The previous standard NATO rifle cartridge was the 7.62x51mm NATO, derived from the .308 Winchester rifle cartridge and designed to replace the U.S. military's .30-06 Springfield rifle cartridge. At the time of selection, there had been criticism that the 7.62 mm was too powerful for modern service rifles, causing excessive recoil, and that the weight of the ammunition did not allow for enough rate of fire in modern combat. A soldier can carry more than twice as much 5.56 mm ammunition as 7.62 mm for the same weight.

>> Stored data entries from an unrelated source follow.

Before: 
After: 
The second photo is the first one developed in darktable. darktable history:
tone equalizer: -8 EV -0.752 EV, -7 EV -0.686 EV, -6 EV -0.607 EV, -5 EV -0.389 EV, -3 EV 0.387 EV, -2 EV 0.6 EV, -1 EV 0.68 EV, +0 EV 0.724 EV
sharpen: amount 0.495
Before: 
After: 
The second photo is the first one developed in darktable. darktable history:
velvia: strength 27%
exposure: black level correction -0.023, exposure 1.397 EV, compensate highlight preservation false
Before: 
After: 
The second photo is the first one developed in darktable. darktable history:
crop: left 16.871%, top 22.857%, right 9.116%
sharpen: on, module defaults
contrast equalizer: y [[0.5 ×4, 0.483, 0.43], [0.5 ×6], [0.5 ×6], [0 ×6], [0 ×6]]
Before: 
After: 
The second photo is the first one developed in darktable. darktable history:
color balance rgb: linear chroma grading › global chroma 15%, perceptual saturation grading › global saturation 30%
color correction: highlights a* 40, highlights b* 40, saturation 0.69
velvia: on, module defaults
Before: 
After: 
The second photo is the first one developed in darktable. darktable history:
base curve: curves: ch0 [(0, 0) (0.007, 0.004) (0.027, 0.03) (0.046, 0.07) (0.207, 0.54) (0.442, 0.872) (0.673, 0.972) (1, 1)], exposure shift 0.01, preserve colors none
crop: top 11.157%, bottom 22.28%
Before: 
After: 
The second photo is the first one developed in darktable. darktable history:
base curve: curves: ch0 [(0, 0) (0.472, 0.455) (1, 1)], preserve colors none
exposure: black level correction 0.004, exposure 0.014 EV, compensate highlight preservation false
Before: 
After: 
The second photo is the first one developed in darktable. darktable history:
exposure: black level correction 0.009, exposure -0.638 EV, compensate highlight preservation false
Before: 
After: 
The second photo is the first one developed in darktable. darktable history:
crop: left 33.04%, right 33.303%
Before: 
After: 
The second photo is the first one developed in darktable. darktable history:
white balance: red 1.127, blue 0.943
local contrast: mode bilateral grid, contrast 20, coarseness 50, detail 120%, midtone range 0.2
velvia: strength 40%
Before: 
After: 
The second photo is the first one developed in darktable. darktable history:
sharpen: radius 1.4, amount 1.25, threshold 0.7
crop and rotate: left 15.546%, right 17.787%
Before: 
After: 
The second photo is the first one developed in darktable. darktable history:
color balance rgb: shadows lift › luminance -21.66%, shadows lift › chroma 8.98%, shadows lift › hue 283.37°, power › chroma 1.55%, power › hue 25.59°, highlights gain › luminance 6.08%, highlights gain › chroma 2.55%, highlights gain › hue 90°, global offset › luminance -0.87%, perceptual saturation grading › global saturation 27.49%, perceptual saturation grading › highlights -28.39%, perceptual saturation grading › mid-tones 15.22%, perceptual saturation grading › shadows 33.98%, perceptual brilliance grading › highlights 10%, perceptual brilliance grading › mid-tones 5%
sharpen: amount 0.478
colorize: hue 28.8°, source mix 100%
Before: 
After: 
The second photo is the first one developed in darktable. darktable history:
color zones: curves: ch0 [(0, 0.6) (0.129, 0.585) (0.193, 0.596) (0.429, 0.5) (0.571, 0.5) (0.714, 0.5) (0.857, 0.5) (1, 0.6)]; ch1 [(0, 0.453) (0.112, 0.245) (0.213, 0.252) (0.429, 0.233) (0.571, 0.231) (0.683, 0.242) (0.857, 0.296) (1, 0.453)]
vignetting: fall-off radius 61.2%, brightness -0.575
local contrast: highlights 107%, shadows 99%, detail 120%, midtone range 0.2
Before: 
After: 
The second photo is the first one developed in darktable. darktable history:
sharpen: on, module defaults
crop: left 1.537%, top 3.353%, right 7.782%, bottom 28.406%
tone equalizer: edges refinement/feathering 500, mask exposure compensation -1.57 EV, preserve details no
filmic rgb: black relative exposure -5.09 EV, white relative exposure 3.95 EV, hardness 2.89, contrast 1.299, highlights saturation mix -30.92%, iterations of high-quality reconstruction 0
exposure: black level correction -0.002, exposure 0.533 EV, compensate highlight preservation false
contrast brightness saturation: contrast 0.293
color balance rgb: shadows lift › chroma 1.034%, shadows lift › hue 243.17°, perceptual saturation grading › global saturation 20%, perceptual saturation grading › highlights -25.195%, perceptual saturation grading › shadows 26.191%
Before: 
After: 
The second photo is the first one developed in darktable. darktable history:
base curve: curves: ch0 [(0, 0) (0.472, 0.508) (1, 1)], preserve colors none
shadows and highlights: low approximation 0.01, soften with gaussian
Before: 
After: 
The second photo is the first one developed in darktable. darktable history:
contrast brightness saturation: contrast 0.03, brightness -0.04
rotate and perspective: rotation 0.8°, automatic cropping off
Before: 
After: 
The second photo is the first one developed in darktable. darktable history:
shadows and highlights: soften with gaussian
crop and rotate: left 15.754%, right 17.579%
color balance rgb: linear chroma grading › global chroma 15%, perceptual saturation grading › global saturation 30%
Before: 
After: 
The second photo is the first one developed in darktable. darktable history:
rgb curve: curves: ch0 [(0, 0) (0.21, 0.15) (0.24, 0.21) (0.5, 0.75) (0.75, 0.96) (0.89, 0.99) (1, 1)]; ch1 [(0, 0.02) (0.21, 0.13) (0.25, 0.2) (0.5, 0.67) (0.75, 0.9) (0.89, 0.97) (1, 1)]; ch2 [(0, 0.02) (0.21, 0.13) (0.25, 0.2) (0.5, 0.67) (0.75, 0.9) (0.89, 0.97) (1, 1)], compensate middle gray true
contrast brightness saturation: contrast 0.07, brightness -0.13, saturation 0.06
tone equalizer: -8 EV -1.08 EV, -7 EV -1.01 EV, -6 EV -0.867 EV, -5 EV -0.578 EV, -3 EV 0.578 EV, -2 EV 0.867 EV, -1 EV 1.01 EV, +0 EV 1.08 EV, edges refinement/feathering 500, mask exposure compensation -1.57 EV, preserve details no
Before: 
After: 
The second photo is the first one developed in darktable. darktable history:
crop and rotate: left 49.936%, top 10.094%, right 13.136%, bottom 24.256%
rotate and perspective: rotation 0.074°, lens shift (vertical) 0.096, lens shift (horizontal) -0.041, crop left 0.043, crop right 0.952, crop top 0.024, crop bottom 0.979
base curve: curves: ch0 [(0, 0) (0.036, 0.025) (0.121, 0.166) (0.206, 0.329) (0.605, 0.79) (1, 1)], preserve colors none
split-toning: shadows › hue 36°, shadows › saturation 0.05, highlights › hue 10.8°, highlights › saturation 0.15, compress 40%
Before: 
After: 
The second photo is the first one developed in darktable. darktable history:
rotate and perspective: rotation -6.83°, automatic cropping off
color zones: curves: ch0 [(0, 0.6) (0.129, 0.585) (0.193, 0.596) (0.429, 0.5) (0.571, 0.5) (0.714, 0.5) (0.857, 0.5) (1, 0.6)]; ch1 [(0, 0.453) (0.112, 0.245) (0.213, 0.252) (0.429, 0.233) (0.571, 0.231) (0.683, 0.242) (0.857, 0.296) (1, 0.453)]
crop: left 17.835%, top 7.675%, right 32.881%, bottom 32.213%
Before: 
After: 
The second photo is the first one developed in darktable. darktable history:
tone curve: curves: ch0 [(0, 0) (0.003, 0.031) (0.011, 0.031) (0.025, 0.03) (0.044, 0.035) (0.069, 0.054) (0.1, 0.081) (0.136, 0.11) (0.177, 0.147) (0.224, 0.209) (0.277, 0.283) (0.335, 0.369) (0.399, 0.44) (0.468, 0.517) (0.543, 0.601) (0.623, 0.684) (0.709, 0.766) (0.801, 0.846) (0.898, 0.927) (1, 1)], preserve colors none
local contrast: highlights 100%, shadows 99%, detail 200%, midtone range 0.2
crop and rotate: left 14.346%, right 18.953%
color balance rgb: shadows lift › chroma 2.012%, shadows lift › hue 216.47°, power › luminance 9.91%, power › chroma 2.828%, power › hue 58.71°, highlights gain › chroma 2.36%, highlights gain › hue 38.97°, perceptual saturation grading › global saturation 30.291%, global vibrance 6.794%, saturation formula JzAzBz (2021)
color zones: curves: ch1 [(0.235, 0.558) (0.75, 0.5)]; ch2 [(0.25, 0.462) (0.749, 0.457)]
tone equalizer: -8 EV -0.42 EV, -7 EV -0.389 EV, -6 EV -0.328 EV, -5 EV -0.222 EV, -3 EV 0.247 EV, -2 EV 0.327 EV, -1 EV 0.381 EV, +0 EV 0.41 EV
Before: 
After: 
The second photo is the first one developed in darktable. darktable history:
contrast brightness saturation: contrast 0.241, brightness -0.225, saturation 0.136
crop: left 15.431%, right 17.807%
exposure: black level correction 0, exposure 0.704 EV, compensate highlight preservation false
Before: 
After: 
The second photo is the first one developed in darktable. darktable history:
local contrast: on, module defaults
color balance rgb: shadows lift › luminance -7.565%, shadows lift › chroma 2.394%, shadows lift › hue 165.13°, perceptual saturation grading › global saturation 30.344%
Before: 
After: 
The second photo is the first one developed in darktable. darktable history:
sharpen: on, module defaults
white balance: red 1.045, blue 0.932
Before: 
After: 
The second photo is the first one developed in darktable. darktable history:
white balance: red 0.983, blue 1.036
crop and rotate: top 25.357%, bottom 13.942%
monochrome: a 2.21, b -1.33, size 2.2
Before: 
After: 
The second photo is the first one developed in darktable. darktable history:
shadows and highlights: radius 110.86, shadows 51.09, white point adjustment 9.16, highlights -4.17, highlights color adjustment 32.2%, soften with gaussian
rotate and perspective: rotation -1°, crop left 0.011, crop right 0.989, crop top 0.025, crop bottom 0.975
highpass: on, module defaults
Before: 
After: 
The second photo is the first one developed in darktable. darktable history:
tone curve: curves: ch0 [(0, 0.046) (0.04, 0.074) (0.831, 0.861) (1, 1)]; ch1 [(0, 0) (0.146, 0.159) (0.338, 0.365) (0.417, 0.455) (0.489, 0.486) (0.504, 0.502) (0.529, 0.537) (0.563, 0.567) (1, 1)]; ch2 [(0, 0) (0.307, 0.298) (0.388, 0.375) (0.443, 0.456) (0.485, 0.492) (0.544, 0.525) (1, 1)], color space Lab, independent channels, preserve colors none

During the late 1950s, ArmaLite and other U.S. firearm designers started their individual Small Caliber/High Velocity (SCHV) assault rifle experiments using the commercial .222 Remington cartridge. When it became clear that there was not enough powder capacity to meet U.S. Continental Army Command's (CONARC) velocity and penetration requirements, ArmaLite contacted Remington to create a similar cartridge with a longer case body and shorter neck. This became the .222 Remington Special. At the same time, Springfield Armory's Earle Harvey had Remington create an even longer cartridge case then known as the .224 Springfield. Springfield was forced to drop out of the CONARC competition, and thus the .224 Springfield was later released as a commercial sporting cartridge known as the .222 Remington Magnum. To prevent confusion with all of the competing .222 cartridge designations, the .222 Remington Special was renamed the .223 Remington. After playing with their own proprietary cartridge case design, the .224E1 Winchester, Winchester eventually standardized their case dimensions, but not overall loaded length, with the .222 Remington Special to create a cartridge known as the .224E2 Winchester. With the U.S. military adoption of the ArmaLite AR-15 as the M16 rifle in 1963, the .223 Remington was standardized as the 5.56x45mm. However, the .223 Remington was not introduced as a commercial sporting cartridge until 1964.